Most British people have at least heard of the Peasant’s
Revolt – the uprising in 1381 that was put down violently after the
intervention of King Richard II, then aged only 14. However, they are much less
likely to have heard of the earlier “Jacquerie”, a French Revolution that took
place in 1358 and led to much more savagery than was to accompany the English
version more than 20 years later.
In the late 1350s the French peasantry was having a terrible
time. France had lost a third of its population to the Black Death and the
countryside was being ravaged by bands of marauding mercenaries called the
Great Companies. The nobility – who employed the peasants in conditions akin to
slavery – had been humiliated by military defeat at the hands of the English at
Poitiers in 1356, leading to the capture of King Jean II. They were in no mood
to listen to demands from the peasants for relief from their desperate poverty.

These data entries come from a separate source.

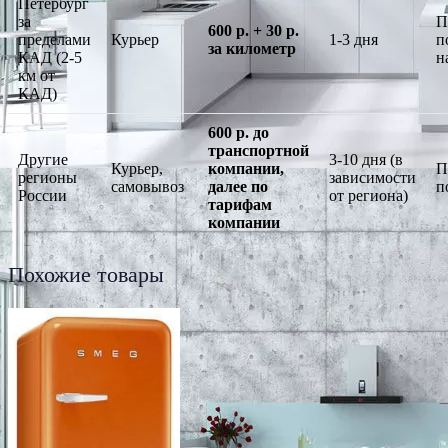
Петербург
за
П
600 р. + 30 р.
пределами
Курьер
1-3 дня
п
за километр
КАД (2-5
н
км от
КАД)
600 р. до
транспортной
Другие
3-10 дня (в
Курьер,
компании,
П
регионы
зависимости
самовывоз
далее по
п
России
от региона)
тарифам
компании
Похожие товары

The first outbreak of violence occurred on 28th
May 1358 when a band of about 100 peasants, armed with pitchforks, knives and
other weapons, attacked the home of a noble at St Leu, about 25 miles north of
Paris. They murdered the noble and all his family.
The revolt only lasted for a month, but during that time
around 150 castles and manor houses were destroyed and their inhabitants
tortured and butchered. On one occasion the word “butchered” was particularly
apt, as the noble was roasted on a spit with his wife and children forced to
watched. Not only that, but they were made to eat his cooked flesh afterwards.
The leaders of the Jacquerie, Guillaume Callet and Etienne
Marcel, were followed by up to 100,000 peasants.
Not surprisingly, the rampaging bands were no match for
organized armed forces, and two army brigades crushed the peasants in actions early
in June. The revolt was all over by late June, after which the surviving nobles
took their revenge.
It is estimated that up to 20,000 peasants were killed in
the reprisals, and these included the two leaders mentioned above. Guillaume
Callet, who had styled himself the peasants’ king, was crowned with a red-hot
iron brand and then decapitated. Etienne Marcel was killed by one of his own
men who had suspected Marcel of selling out to the enemy.
It would be more than 400 years before the French underclass
would again feel emboldened to assert themselves against their rulers, but on
that occasion they would be much more successful.